Like other technological advances of the past, blockchain could fast stream the facilities management industry by reducing overheads and increasing efficiency. Here are some of the ways this technology could revolutionise the FM industry:
Blockchain can change the way that maintenance is carried out and contracts are paid. A blockchain system could be configured whereby the information on what requires maintenance, and the contracts which have been made to arrange for these things to be repaired, could be stored. The ledger could be created to automatically update itself, gaining information from sensors which track their current state of repair of appliances and how long is needed until their next routine check-up.
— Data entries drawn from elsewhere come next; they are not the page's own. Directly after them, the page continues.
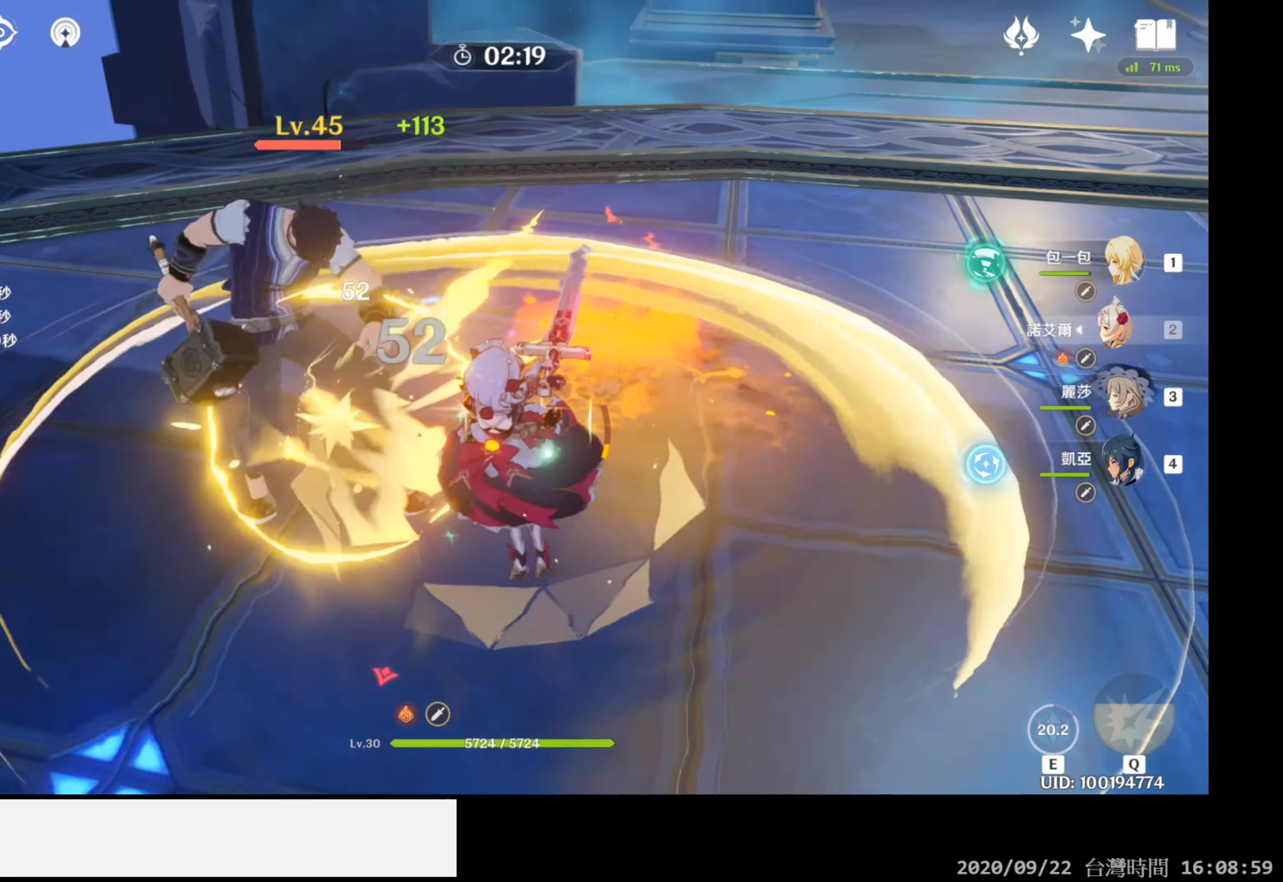
{"buttons": ["R2"], "left_stick": "up-left", "right_stick": "center", "events": [[50, "left_stick", "up-left"], [467, "right_stick", "center"]]}
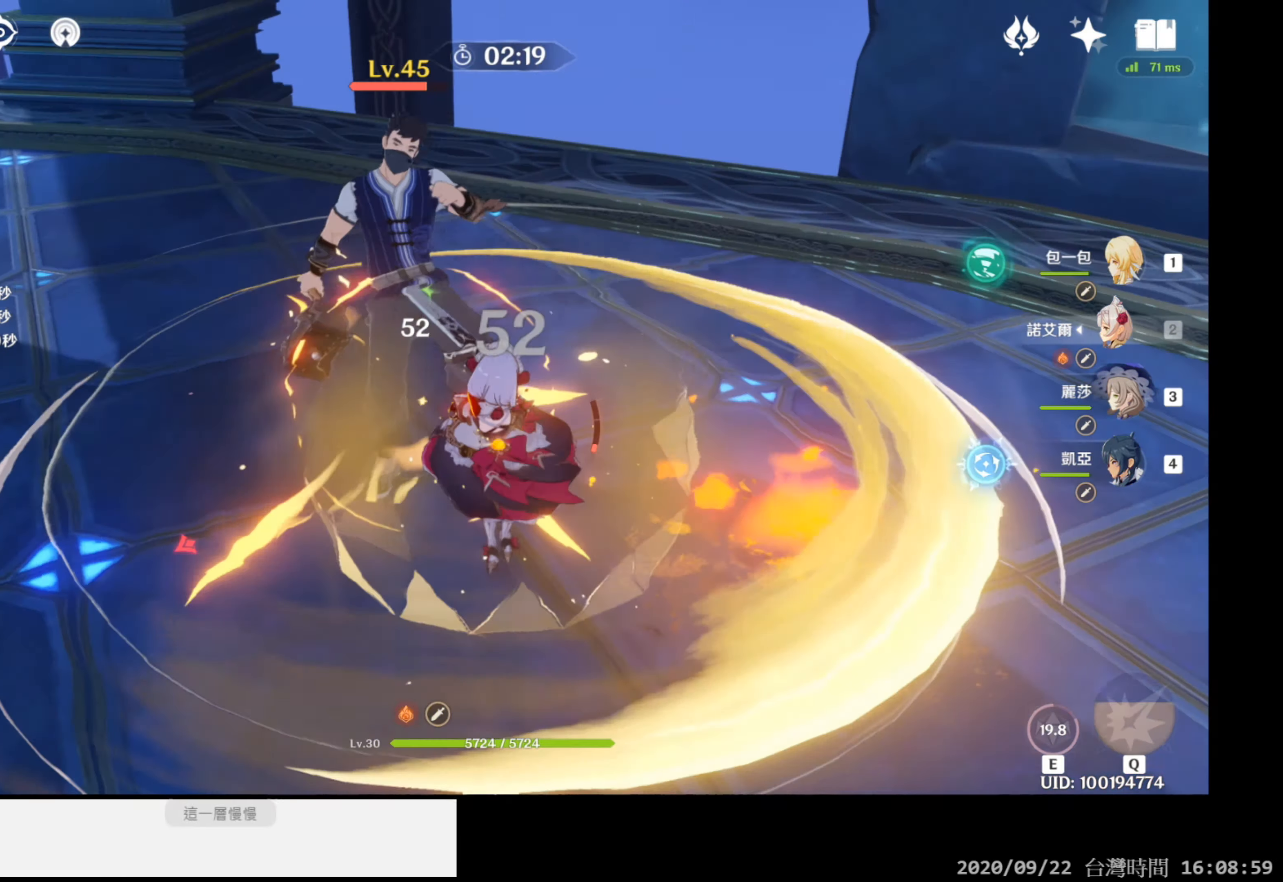
{"buttons": ["R2"], "left_stick": "up", "right_stick": "right", "events": [[383, "left_stick", "up"], [417, "right_stick", "right"]]}
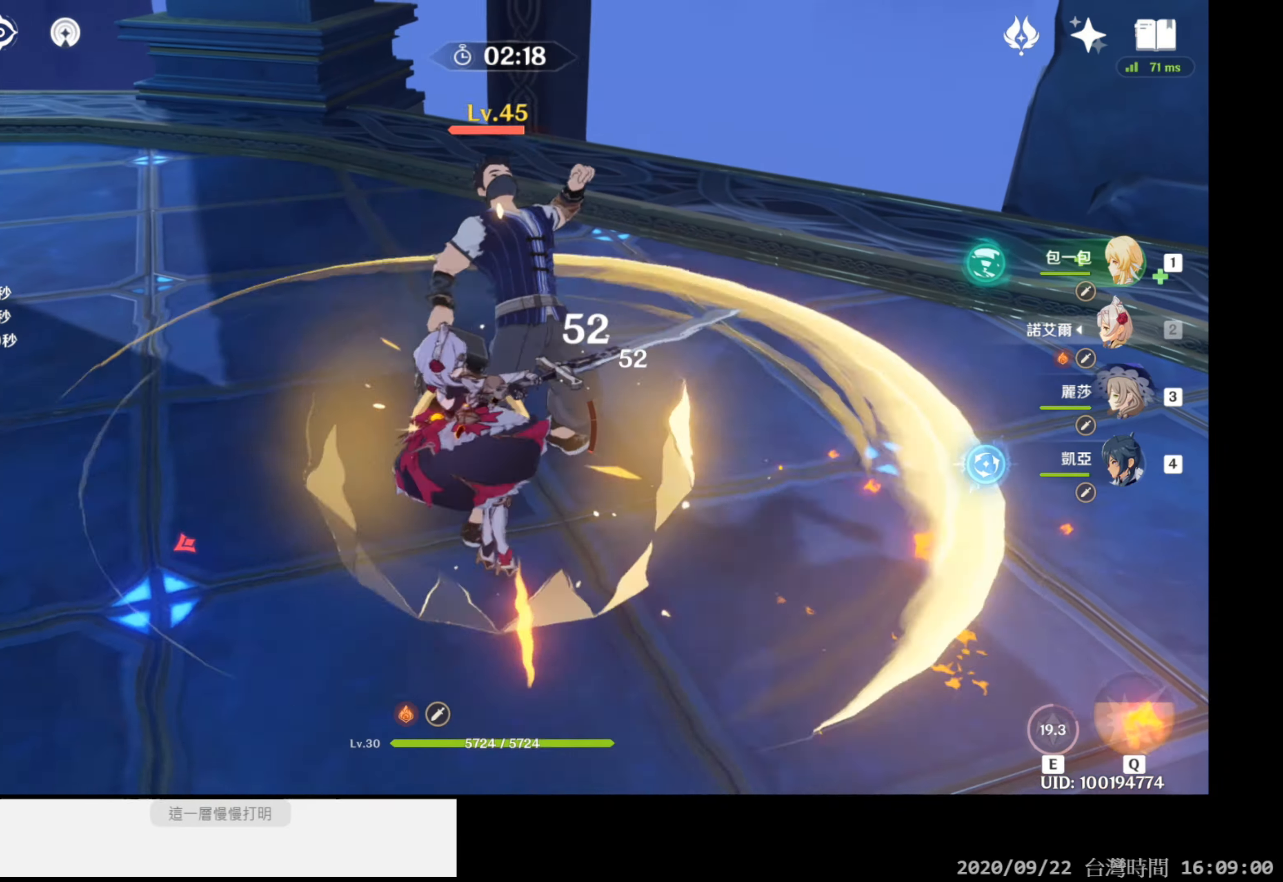
{"buttons": ["R2"], "left_stick": "up", "right_stick": "center", "events": [[167, "right_stick", "center"]]}
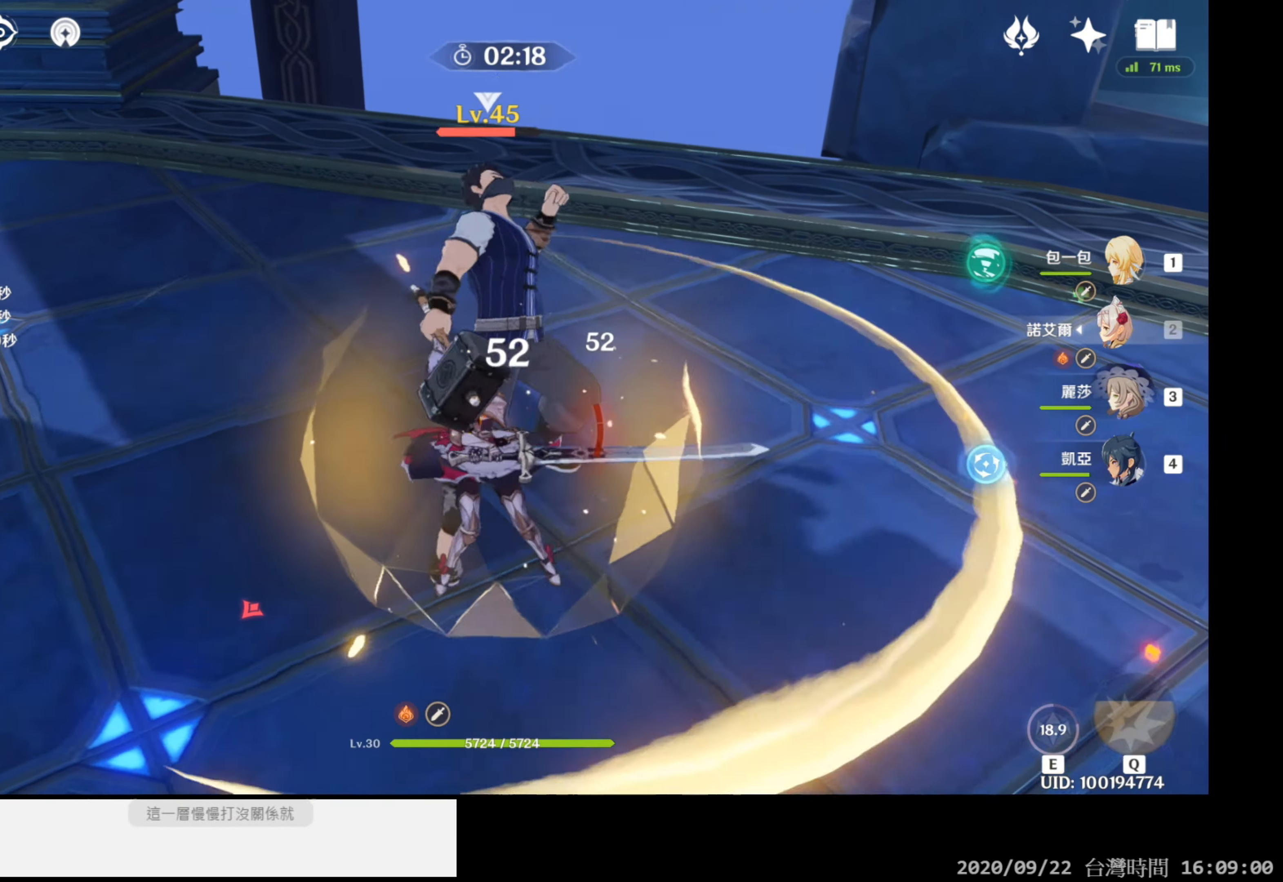
{"buttons": ["R2"], "left_stick": "up", "right_stick": "center", "events": []}
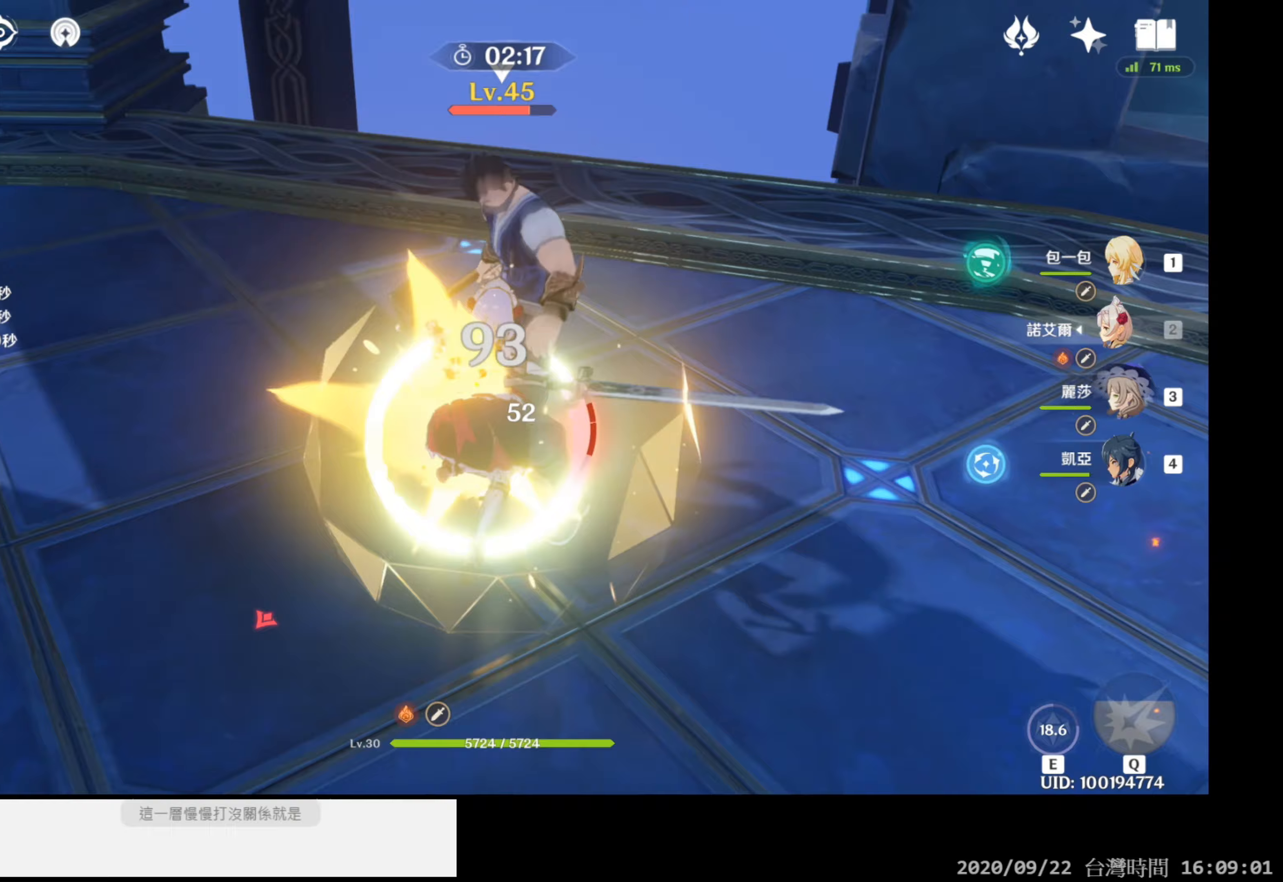
{"buttons": [], "left_stick": "up", "right_stick": "center", "events": [[350, "R2", "up"], [350, "left_stick", "center"], [500, "left_stick", "up"]]}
It could be worked so that payments were automatically scheduled for when the work was completed and verified. The contract could be entered onto the ledger so that it was to be paid as soon as the work was carried out. This could be made even simpler by the fact that, with the sensors on many appliances, it would not need to be manually updated as the information from the sensors would register when it had been completed. Large facilities have many elements that need constant maintenance. Using blockchain to keep track of this would reduce the administration time needed as payments and routine checks could be automatically made and would not need to be done manually, reducing the number of hours this would normally take.
Another way in which blockchain could change the FM industry is in its ability to provide improved security measures for facilities without requiring an increased time input. In a facility where people use different rooms, a blockchain ledger could keep a record of all entries and exits. This process would only require people to register a single time and then, with the use of a smart card, could access that room again without needing to register at reception a second time.
This would improve security as it would allow for cards to be linked to users and then all stored as a blockchain, creating an accessible database of all who have come in and out without the need to laboriously log this manually or on a centralised system.
While blockchain has the potential to do both these things, its real value may lie in the way that it can be made to interact with the Internet of Things (IoT). Having smart devices feeding into a ledger would result in a large volume of digital information that would need to be stored somewhere. Traditionally, this information would have been stored on hard disks or printed out and then stored. With blockchain, the information is stored remotely so there is no worry of how you are going to store it yourself. In addition to this, if the information is remotely stored using blockchain technology, it can be remotely accessed by contractors too, allowing them to easily see what work needs doing without the need to send them information.
Blockchain could significantly impact the FM industry for the better. Whether by streamlining the way repair work is organised, improving security or providing somewhere to store data, the impacts look set to be huge.